Não por acaso, a segunda empresa mais endividada dos Estados Unidos também é o do setor de telecomunicações, a Verizon (VERZ34), concorrente da AT&T e que atua por meio da oferta de serviços de comunicação, informação e entretenimento.

No primeiro trimestre, a empresa registrou uma dívida líquida de US$ 151,7 bilhões, valor que equivale a 1,81 vez o patrimônio líquido da empresa. Neste caso, a empresa depende de maior quantidade de recursos de terceiros em comparação à AT&T.

Já as despesas financeiras somaram um total de US$ 786 milhões, valor equivalente a 7,5% do Ebitda e com um ICJ de 13,3 vezes no primeiro trimestre, resultados melhores do que o da AT&T.

Portanto, a Verizon deve sofrer menos com o impacto crescente de juros em razão do maior potencial de gerar caixa por meio das principais atividades da empresa. Enquanto a AT&T deve ter maior dificuldade por ter um desempenho inferior quanto à capacidade de pagamento de juros.

No longo prazo, ambas demonstram potencial de geração de caixa e não devem passar sufoco com solvência de suas dívidas.

A AT&T possui mais de 90% das dívidas para o longo prazo. Além disso, houve redução de US$ 40 bilhões na dívida líquida e pagamento de US$ 10 bilhões em empréstimos bancários no mês de abril. Para o mês de maio, a empresa tem planos de resgatar US$ 12,5 bilhões em investimentos para o pagamento de dívidas de curto prazo.

Com a redução da dívida de curto prazo, a empresa passa ter maior flexibilidade financeira no ano. O objetivo da empresa é reduzir a dívida líquida sobre Ebitda (alavancagem) para 2,5 vezes até o fim de 2023, segundo o CFO da empresa, Pascal Desroches.

Já a Verizon apresenta entre 75% a 80% das dívidas para longo prazo. Para Matt Ellis, CFO da Verizon, as dívidas de curto prazo para os próximos 12 e 24 meses estão em níveis controlados, o que ajuda a minimizar a exposição dos juros no curto prazo.

Porém, o CFO projeta um incremento de até US$ 200 milhões nas despesas financeiras para este ano, cerca de 25% do valor reportado neste primeiro trimestre de 2022, já prevendo o aumento dos juros ao longo do ano.

Em um outro plano, as empresas devem perder valor de mercado por serem empresas sólidas e pagadoras de dividendos.

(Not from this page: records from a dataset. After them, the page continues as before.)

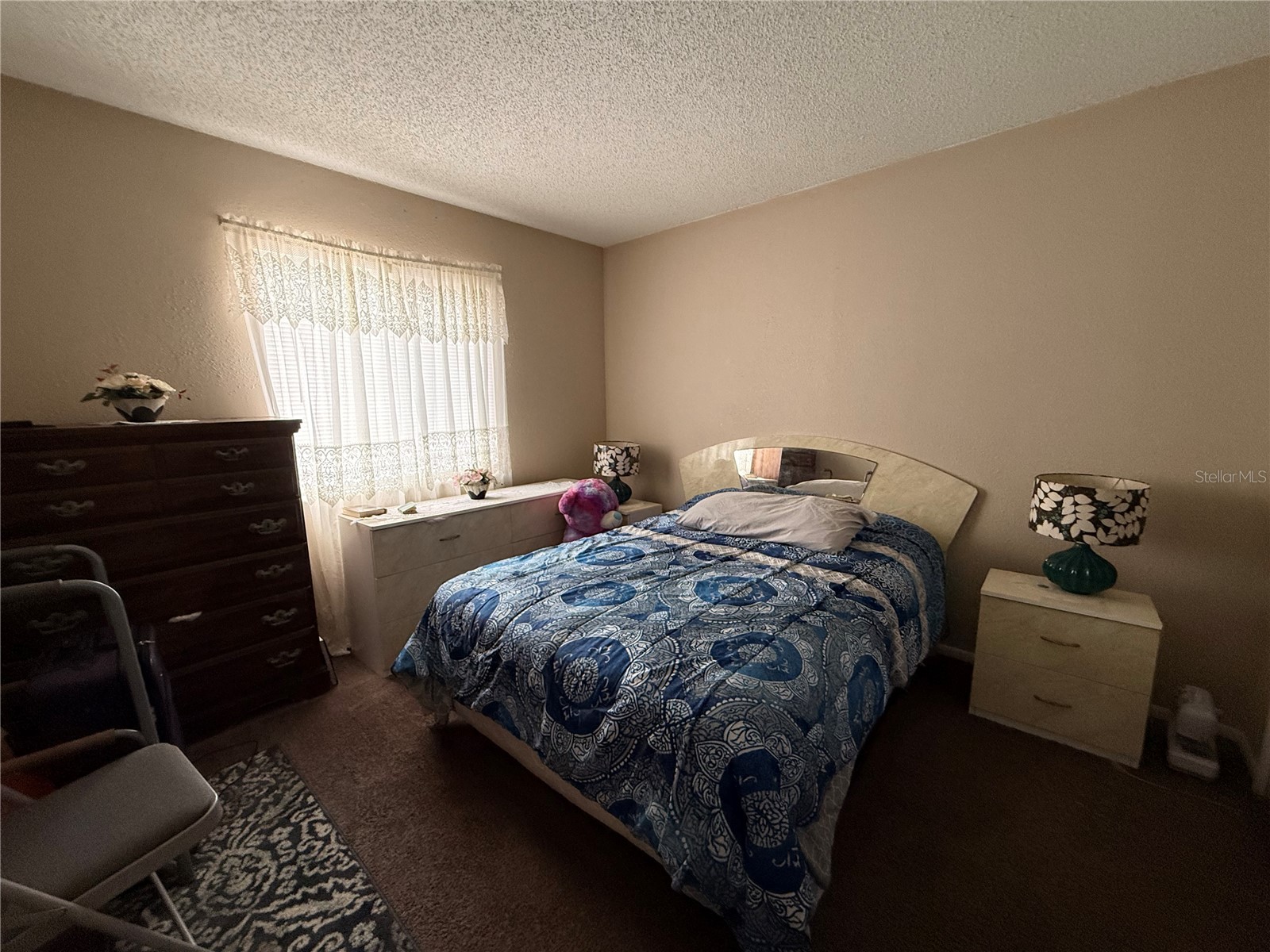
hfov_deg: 102.1
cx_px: 635
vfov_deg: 85.7
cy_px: 476
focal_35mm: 14
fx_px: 514
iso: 320
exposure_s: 1/71
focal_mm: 2.22
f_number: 2.2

Com o aumento da taxa de juros, os investimentos em renda fixa, chamado “bonds”, tendem a gerar maior retorno para o investidor. Portanto, é provável que haja uma migração das ações para os bonds, diante da melhor relação risco retorno.

Ford

O top 3 no ranking é preencheido pela Ford Motor Company (FDMO34), famosa empresa que atua no setor automotivo, como montadora de veículos. A companhia registrou uma dívida de US$ 93,3 bilhões no primeiro trimestre, valor 2,1 vezes maior que seu patrimônio líquido.

A empresa registrou um ICJ de 4,36 vezes no primeiro trimestre e, portanto, deve sentir maior impacto da alta de juros, dada a maior proporção das despesas financeiras em relação ao Ebitda, em comparação com as duas primeiras colocadas.

Em relação à alavancangem, a Ford registrou um valor de 5,43 vezes, enquanto a concorrente do setor General Motors (GMCO34) registrou um valor de 3,4 vezes. Portanto, a Ford tem menor capacidade em honrar com as dívidas em relação a concorrente.

O setor automotivo se encontra em um momento mais delicado por estar enfrentando outros desafios macroeconômicos. O alto custo das commodities utilizadas na produção — como minério de ferro e aço, embora estabilizadas –, a falta de semicondutores para produção de automóveis e o aumento dos juros, que encarece o financiamento de veículos, devem afetar negativamente as margens das empresas.

A Ford deve sentir maior impacto nas variações de juros devido à maior dívida e menor capacidade de pagar os juros com o caixa gerado nas principais atividades. Enquanto a Ford possui US$ 4,36 para cada US$ 1 de dívida, a GM tem uma ampla vantagem de US$ 10,21.

Os juros, além de afetar os resultados da empresa, fazem com que os consumidores estejam menos dispostos a captar empréstimos para comprar veículos. Ou seja, as empresas terão que lidar com uma queda no volume de vendas, o que resultará em menor capacidade de gerar caixa para honrar com as despesas financeiras.